このことからも、メタバースの需要が伸びていることがうかがえます。
|メタバースの今後
メタバースの今後について、どのように予想されているか見ていきましょう。
市場規模の拡大
メタバースの市場は今後拡大していくことが見込まれています。
総務省は、
メタバースの世界市場は2021年に4兆2,640億円だったものが2030年には78兆8,705億円まで拡大すると予想されている |
としています。
この予測に従えば、メタバースの市場はたった10年で、約20倍に膨らむことになります。

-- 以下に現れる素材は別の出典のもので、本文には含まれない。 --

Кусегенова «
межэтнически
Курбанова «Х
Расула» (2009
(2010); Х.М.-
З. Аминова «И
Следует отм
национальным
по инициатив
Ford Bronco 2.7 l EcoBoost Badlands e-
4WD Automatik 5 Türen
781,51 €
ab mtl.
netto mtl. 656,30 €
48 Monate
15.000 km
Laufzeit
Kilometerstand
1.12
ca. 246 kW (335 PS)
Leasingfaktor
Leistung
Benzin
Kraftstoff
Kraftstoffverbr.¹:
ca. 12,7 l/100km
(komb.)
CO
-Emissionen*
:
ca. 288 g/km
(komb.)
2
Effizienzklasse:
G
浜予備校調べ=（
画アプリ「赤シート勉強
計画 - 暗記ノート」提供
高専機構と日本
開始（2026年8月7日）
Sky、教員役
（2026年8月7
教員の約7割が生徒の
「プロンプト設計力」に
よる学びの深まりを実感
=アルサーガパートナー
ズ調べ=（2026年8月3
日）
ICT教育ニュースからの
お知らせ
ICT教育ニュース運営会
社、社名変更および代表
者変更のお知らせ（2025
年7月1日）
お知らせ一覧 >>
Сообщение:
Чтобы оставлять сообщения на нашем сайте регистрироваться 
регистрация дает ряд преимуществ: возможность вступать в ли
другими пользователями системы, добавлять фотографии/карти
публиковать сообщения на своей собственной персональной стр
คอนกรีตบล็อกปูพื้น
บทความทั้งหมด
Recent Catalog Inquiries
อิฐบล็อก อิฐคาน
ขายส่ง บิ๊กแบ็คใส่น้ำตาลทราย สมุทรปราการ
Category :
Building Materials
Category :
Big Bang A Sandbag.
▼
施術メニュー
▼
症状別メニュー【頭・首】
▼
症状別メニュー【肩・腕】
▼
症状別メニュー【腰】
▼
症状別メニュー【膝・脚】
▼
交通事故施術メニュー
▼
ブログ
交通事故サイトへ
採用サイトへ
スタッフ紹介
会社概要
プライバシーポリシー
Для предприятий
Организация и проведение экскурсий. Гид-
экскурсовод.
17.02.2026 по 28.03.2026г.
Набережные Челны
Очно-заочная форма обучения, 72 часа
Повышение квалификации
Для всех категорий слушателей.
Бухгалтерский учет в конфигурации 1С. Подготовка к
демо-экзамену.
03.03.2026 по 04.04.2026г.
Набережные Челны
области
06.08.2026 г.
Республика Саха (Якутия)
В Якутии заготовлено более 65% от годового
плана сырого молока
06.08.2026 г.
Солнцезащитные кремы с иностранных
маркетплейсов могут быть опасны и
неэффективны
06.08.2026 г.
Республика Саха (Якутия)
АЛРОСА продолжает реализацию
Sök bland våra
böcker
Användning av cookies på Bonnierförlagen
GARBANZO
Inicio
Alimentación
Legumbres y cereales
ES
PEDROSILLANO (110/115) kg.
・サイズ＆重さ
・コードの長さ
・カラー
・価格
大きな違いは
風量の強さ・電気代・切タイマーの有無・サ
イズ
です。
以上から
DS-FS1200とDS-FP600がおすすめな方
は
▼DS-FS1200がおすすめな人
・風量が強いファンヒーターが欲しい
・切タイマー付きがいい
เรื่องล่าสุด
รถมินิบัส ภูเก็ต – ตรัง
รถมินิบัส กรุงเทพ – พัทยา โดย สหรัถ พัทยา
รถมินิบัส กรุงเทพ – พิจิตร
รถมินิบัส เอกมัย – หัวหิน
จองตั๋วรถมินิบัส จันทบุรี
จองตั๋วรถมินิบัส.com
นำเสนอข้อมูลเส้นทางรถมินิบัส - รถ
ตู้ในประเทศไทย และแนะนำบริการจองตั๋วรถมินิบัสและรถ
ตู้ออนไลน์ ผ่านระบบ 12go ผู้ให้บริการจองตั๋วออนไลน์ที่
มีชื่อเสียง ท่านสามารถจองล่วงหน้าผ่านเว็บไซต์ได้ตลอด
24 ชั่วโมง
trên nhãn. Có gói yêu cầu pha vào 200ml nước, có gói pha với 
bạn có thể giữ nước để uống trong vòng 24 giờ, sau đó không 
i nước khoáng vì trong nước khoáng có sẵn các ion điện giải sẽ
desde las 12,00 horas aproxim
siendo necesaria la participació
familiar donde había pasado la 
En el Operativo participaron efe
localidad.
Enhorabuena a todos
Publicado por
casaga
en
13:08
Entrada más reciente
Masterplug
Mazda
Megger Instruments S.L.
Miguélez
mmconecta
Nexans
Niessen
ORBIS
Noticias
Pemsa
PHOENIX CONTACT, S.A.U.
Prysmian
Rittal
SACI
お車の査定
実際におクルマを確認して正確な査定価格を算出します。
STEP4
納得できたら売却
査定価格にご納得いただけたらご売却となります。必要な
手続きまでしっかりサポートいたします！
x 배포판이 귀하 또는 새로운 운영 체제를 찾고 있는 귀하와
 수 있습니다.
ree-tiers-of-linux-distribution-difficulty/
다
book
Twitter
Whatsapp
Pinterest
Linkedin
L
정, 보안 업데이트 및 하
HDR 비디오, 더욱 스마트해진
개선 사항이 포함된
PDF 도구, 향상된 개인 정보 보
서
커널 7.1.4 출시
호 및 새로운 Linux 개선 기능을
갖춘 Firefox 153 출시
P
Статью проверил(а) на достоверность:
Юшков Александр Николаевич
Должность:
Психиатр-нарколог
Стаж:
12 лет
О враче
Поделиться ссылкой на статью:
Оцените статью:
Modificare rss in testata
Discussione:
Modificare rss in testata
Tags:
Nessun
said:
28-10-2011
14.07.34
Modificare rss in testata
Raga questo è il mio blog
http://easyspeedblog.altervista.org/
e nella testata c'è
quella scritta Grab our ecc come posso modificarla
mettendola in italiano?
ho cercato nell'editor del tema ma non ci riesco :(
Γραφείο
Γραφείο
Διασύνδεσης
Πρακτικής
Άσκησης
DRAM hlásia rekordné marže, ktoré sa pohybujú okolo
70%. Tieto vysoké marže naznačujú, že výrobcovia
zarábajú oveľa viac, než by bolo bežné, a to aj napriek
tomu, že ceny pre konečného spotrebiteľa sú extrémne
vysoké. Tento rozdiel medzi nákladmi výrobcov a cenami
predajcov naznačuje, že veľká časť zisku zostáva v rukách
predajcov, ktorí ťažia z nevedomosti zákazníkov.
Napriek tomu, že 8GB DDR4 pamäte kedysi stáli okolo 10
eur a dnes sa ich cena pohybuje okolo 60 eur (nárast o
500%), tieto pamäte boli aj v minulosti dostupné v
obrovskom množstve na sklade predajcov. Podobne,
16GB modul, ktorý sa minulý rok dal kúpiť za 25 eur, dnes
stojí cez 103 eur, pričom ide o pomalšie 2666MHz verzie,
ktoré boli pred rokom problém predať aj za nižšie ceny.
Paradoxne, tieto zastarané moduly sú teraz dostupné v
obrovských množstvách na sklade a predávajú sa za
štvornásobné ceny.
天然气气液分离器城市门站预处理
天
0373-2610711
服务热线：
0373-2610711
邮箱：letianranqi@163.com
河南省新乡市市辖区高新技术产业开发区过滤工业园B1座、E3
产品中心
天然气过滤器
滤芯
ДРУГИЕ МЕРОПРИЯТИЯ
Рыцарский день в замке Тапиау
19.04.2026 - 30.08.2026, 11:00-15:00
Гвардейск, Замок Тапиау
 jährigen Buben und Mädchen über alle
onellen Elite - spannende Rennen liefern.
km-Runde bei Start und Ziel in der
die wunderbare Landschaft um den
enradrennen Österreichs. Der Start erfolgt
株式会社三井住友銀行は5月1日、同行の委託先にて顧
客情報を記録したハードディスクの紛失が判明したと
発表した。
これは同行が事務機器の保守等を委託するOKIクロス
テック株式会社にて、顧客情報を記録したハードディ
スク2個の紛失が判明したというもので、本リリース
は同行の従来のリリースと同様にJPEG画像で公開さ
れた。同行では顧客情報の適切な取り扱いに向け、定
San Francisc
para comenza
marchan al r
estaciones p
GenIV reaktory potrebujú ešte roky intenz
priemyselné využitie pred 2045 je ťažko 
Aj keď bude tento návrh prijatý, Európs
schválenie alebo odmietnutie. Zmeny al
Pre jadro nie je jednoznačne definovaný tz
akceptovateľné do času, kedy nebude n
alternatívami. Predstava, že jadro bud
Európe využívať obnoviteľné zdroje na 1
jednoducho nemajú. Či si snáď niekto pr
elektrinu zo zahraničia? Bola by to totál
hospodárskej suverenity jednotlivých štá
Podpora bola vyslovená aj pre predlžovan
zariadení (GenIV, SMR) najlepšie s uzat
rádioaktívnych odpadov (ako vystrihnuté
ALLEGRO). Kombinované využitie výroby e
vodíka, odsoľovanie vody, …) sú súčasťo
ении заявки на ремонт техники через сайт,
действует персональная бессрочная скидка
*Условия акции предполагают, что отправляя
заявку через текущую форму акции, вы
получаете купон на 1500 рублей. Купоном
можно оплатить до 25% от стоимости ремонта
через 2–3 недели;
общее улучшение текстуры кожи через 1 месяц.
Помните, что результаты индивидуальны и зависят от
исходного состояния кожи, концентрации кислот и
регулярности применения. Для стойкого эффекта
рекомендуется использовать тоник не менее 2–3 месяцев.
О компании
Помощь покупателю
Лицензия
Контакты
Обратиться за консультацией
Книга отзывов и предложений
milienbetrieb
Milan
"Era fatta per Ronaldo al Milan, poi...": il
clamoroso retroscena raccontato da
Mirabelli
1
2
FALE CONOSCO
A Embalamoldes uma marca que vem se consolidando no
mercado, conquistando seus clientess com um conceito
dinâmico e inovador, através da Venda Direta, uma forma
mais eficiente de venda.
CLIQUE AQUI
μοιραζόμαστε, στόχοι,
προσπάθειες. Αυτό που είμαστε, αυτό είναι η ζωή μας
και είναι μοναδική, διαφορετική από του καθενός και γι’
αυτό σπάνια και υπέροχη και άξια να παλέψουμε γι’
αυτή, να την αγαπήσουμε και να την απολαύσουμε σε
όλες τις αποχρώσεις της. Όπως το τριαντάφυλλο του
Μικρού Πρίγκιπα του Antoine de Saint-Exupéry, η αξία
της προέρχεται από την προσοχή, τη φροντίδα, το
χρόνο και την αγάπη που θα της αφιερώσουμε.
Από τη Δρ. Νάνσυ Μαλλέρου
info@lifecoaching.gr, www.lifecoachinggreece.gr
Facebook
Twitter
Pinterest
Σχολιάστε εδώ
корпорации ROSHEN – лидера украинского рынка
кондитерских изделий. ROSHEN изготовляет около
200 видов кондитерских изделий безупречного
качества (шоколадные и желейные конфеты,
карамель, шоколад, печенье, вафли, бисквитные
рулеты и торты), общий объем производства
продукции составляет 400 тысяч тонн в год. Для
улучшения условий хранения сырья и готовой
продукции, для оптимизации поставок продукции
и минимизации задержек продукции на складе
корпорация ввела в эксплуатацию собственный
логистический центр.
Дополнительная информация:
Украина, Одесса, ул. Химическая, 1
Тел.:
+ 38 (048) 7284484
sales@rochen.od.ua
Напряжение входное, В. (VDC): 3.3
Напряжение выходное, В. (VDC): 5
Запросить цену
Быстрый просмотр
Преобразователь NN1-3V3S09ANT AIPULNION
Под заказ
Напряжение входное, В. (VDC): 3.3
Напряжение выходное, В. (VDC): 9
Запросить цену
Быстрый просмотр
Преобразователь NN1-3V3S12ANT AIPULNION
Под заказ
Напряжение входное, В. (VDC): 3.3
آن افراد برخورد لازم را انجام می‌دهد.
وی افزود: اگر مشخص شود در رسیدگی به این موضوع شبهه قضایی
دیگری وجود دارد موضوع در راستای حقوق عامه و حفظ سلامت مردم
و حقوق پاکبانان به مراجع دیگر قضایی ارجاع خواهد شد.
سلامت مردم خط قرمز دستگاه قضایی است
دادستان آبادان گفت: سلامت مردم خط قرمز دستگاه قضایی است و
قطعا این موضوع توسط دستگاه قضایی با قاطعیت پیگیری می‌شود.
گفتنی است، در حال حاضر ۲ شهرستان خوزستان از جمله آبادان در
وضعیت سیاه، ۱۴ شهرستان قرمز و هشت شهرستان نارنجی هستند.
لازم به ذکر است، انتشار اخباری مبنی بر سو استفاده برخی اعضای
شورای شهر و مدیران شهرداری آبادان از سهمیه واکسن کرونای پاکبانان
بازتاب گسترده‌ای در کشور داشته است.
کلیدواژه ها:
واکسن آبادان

この試算からも、メタバースがいかに有望視されているかがわかります。
VRデバイスのさらなる進歩
VRヘッドセットをはじめとしたVRデバイスは年々急速に進歩しています。
Meta社が開発しているMetaQuest(旧OculusQuest)を例にとって見てみましょう。
2016年 | Oculus Rift |
2018年 | Oculus Go |
2019年 | Oculus Quest |
2020年 | Meta Quest2 |
2022年 | Meta Quest Pro |
2023年 | Meta Quest3 |
このように、Meta社は毎年のように新しいVRヘッドセットを発表しています。
もちろん性能もどんどん更新。最初はPC接続なしには使えなかったものが、VRゴーグル単体でもつかえるようになり、画質も向上、本体もコンパクトになり軽量化しています。
このような動きはMeta社製品にだけに見られるわけではなく、HTCの「VIVEシリーズ」にも同じことが言えます。
また、最近ではApple社もついに待望の最新VRゴーグル「Apple Vision Pro」を発売。
このような開発の流れがいきなり途絶えるとは考えにくく、今後もさらなるVRデバイスの進化が見られると思われます。
メタバースを利用したサービスの増加
メタバースは応用範囲の広い技術です。
たとえば、今後メタバースの技術が利用されると考えられている分野は、
- ゲーム
- 医療
- 教育
- ファッション
- 小売り
- 建築
など多岐にわたります。
今は技術的に難しいサービスも、現在の技術の発展速度を考えると、数年後には実現している可能性が大いにあります。
|メタバースのハイプサイクルは幻滅期
ハイプサイクルという言葉をご存じでしょうか?
ハイプサイクルとは、Gartner 社が提唱している用語で、新たに生まれた技術やサービスが、現在、社会にどのように受け入れられているかを示したものです。
このハイプサイクルによると新しい技術やサービスは、
- 黎明期
- 「過度な期待」のピーク期
- 幻滅期
- 啓発期
- 生産性の安定期
という順番を経て成長していきます。
メタバースは、幻滅期にあると言われています。
過度に煽られた期待が過ぎ去り、「なんだ、こんなものか」と幻滅している状態です。
この幻滅期を乗り越えて、真に必要な技術やサービスを生み出せるかどうかがメタバースの今後のカギになるでしょう。
|まとめ:メタバースはこれから
この記事では主に、
- メタバースが失敗したと言われる理由
- メタバースの実態
- メタバースの今後
について解説してきました。
メタバースは、現在、一時期の過度な期待が落ち着いている状況にあります。
しかし、メタバースが失敗したと判断するのは早計です。
メタバースはまだまだこれからの技術。
近年のVRデバイスの進化や市場規模の拡大予想を見ても今後の大きな発展が期待できます。
これからメタバースがどのように成長していくのか目が離せません。